Insurers may not love podiatrists, but they sure love the money we can save them by reducing the costs of the chronic foot complications that lead to amputations and the amputations themselves. And, I am sure the patients whose limbs are preserved appreciate us too.
Lawrence M. Rubin, DPM, Las Vegas, NV,lrubindoc@aol.com
01/25/2014 Brian Kashan, DPM
Elimination of RFC Patients
I have this debate periodically, with some of my colleagues, who have the exact same complaint as you. Namely, that they are inundated with RFC patients and new patients have to wait weeks to get in. This results in many of the new patients going to another doctor, as they can’t wait weeks for an acute problem. The loss is huge.
I have several suggestions. If possible, perhaps you can stretch out the time between visits for the RFC patients. Let’s say from 8 to 10 weeks. Then, RAISE YOU FEE FOR THIS SERVICE. As RFC is a non-covered service, you can determine what you want this fee to be and the patient will either pay it or go elsewhere. I don’t consider that to be a loss, as most of us undercharge for RFC anyway. We generally have one fee for RFC, whether the patient has a few long nails, or a patient has 20 calluses and corns and wants each one trimmed to the last cell of the epithelium and has to have each one padded.

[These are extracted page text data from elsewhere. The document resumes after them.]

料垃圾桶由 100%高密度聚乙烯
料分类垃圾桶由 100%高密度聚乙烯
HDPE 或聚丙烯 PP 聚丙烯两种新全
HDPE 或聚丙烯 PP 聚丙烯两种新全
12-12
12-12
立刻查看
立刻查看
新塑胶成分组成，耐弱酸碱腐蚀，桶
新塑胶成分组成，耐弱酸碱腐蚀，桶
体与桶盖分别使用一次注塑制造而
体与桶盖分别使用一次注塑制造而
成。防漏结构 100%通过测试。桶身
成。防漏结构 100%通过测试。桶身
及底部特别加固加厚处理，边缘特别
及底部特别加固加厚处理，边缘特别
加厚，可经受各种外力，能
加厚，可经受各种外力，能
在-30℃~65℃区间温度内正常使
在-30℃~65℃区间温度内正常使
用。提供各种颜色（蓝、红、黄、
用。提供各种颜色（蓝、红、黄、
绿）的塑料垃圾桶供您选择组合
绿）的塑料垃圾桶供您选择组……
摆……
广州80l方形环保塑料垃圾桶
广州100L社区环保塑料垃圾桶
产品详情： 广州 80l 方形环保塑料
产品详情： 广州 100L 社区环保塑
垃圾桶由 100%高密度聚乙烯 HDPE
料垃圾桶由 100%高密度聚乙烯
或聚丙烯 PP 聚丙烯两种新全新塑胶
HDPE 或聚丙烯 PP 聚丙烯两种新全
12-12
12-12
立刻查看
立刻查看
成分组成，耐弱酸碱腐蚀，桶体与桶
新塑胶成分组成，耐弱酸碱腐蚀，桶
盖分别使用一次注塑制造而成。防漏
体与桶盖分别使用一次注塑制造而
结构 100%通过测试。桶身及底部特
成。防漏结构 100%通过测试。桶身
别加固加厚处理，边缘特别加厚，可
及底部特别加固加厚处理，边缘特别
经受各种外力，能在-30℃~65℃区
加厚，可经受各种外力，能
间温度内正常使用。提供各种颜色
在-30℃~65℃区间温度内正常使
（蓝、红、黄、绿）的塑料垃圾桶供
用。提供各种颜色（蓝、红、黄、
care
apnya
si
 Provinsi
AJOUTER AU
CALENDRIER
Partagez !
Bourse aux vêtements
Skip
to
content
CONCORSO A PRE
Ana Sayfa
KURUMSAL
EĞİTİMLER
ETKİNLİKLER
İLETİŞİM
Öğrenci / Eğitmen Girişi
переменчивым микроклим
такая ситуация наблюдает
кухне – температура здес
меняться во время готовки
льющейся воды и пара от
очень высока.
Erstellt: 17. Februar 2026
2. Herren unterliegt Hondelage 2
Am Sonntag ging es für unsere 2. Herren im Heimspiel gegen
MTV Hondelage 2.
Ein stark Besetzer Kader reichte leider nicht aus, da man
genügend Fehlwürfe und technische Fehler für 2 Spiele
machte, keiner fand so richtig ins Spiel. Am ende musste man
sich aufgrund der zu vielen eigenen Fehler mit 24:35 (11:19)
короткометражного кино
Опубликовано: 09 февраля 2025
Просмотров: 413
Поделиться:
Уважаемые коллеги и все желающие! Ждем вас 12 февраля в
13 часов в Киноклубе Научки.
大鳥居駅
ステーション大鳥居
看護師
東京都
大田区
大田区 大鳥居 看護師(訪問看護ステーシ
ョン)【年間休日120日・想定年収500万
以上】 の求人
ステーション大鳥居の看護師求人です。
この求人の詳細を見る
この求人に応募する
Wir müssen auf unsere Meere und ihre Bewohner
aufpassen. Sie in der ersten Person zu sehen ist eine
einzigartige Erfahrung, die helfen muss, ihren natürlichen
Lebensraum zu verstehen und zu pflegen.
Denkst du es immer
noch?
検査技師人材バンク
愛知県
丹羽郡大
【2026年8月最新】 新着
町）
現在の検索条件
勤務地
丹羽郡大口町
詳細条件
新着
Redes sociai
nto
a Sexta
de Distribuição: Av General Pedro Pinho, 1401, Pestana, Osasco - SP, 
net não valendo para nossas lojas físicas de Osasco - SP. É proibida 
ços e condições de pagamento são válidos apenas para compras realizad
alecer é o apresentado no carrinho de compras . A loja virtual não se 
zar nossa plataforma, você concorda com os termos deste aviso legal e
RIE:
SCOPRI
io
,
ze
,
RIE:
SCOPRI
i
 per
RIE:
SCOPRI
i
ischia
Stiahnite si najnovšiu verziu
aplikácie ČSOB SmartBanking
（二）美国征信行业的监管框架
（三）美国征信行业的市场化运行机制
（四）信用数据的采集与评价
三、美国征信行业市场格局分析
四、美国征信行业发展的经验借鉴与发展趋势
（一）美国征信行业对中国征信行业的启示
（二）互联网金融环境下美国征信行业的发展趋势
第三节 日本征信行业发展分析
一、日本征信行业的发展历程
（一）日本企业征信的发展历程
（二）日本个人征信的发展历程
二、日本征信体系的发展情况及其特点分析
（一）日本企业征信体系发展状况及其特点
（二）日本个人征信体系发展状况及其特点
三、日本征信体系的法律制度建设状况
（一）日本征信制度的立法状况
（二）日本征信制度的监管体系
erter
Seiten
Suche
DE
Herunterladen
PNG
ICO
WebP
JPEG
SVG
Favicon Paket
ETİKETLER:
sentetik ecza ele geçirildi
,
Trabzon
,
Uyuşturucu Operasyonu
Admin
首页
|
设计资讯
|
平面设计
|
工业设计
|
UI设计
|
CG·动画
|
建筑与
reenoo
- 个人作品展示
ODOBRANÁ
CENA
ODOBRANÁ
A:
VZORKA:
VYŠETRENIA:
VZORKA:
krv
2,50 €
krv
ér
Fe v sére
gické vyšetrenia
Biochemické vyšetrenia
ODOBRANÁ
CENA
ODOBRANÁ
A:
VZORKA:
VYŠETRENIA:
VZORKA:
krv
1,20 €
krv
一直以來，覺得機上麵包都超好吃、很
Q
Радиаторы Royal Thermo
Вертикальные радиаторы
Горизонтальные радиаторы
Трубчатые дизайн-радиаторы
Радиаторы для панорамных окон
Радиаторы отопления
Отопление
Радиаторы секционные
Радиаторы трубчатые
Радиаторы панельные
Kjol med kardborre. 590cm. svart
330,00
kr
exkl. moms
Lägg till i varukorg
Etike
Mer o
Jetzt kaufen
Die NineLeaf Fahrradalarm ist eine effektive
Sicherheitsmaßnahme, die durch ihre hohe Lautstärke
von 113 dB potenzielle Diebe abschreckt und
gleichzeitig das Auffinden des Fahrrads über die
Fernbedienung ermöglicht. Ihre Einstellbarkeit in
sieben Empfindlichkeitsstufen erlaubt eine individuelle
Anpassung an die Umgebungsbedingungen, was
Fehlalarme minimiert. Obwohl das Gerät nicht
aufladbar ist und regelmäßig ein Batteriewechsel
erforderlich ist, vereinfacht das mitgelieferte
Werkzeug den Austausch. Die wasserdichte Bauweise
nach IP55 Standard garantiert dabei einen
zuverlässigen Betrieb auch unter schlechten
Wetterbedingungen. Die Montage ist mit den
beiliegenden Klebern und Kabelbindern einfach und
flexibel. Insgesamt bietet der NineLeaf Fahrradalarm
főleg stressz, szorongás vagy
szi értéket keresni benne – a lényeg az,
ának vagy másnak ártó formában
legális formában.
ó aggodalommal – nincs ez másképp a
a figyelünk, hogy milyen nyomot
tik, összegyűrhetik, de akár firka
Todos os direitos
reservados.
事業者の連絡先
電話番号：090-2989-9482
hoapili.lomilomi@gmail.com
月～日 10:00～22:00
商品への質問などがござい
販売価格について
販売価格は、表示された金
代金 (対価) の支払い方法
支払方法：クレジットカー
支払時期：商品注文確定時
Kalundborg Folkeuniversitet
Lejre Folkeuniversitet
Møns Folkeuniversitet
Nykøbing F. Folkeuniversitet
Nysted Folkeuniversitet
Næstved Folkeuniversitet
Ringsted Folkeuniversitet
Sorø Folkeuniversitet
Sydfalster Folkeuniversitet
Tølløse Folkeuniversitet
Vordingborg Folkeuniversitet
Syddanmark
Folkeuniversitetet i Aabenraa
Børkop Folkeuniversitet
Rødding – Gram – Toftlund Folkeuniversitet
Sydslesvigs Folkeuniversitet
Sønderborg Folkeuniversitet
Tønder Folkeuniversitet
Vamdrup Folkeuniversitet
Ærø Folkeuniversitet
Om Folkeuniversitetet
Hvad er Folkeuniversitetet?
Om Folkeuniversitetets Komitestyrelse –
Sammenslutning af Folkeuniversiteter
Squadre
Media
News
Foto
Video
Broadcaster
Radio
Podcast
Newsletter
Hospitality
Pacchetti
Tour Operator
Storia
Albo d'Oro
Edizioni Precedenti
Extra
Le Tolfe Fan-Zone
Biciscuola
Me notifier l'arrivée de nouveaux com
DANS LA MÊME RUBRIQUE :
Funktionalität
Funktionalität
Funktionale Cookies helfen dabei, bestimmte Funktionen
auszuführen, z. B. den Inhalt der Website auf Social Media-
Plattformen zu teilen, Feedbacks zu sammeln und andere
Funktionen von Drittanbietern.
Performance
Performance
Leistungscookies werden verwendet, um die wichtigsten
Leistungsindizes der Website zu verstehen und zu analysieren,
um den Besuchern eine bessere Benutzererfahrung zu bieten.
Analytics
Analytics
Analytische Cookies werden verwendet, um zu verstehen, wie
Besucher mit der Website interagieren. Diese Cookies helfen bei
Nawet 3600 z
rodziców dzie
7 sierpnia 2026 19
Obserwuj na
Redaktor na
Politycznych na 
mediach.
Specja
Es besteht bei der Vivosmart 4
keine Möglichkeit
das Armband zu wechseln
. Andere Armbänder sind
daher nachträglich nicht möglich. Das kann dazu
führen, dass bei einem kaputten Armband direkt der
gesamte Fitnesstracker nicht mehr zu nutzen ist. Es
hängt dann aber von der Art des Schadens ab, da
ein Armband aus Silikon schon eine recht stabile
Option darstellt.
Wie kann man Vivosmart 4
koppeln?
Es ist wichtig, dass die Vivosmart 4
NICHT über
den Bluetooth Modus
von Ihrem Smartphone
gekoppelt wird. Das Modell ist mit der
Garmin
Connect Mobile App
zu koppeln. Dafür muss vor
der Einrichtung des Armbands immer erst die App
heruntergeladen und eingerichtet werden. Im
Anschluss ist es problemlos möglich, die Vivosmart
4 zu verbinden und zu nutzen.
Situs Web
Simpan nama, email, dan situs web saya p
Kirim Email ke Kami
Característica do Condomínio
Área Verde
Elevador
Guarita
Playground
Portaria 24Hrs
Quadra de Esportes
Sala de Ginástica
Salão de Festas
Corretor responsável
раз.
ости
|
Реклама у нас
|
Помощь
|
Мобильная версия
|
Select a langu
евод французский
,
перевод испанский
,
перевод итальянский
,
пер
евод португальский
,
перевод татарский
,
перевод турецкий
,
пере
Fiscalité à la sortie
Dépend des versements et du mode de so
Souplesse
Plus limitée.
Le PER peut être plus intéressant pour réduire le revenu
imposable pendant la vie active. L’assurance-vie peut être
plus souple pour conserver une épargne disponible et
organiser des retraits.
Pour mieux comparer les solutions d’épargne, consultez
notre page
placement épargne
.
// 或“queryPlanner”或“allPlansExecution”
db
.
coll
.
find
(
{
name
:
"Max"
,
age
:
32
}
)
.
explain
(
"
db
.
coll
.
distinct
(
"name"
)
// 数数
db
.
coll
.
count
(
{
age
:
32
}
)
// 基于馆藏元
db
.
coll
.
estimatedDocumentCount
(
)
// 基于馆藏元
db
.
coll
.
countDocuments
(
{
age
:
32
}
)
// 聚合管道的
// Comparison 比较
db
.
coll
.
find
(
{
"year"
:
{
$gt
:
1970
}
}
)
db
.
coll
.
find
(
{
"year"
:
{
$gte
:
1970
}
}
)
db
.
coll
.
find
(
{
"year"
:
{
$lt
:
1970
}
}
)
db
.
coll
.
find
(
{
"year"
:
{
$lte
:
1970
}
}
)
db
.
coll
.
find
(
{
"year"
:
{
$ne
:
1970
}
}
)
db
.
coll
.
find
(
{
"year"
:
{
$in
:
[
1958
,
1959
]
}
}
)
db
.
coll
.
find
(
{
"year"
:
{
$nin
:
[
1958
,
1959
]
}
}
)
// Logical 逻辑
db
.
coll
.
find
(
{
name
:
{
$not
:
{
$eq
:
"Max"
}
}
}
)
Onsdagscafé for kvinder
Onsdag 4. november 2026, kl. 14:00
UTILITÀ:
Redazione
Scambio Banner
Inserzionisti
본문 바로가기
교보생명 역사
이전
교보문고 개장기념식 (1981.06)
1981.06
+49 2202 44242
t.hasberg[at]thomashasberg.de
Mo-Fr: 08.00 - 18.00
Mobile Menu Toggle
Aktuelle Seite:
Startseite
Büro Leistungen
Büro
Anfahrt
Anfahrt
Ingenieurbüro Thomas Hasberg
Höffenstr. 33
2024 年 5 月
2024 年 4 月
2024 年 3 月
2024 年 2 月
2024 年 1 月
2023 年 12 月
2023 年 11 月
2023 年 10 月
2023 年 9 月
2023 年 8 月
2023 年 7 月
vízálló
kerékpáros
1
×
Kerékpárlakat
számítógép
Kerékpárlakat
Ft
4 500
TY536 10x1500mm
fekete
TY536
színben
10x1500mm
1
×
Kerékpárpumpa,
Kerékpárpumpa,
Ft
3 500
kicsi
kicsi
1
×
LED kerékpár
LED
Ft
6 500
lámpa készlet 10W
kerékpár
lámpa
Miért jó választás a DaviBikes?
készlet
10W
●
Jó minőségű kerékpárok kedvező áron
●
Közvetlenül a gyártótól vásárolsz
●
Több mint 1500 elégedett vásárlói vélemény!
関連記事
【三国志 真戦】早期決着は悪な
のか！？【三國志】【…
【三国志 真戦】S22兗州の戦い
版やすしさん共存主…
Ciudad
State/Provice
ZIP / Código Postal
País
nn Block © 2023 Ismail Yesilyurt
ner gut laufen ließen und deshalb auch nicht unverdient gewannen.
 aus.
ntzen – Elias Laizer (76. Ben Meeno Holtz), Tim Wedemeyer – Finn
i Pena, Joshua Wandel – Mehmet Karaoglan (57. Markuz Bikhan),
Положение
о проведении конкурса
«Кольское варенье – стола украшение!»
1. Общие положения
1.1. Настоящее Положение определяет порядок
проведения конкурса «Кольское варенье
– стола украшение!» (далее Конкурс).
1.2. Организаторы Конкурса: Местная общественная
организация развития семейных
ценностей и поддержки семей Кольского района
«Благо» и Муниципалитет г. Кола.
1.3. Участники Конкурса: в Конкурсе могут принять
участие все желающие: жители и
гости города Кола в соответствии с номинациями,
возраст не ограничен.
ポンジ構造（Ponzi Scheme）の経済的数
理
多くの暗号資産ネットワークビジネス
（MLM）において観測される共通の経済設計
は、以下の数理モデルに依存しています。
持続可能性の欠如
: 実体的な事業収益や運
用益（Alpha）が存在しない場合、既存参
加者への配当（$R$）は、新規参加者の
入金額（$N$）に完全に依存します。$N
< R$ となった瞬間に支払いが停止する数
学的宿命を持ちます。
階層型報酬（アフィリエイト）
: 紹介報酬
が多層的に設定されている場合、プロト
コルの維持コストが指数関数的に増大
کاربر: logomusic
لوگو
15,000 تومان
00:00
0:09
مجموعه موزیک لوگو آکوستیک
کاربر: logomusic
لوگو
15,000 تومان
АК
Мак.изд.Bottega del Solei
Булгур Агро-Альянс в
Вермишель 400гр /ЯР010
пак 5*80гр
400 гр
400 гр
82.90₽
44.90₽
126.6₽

Or how about the patient that comes in every 6 months or a year with their feet in horrible shape, and tells you to cut everything “as short as you can”. Consider multiple levels of RFC, like there are for E&M services. There can be a low level, intermediate level, and high level of RFC, depending on what you are doing. I think that is reasonable and within legal bounds. We bill our covered diabetic care for nail and lesion debridements separately, so I assume we can also consider billing our non-covered RFC similarly.
Regardless, I recommend leaving a couple of slots a day open, so urgent patients can be put in and you don’t lose them. This is just my opinion, and of course subject to all the laws, rules, and regulations we all deal with on an everyday basis.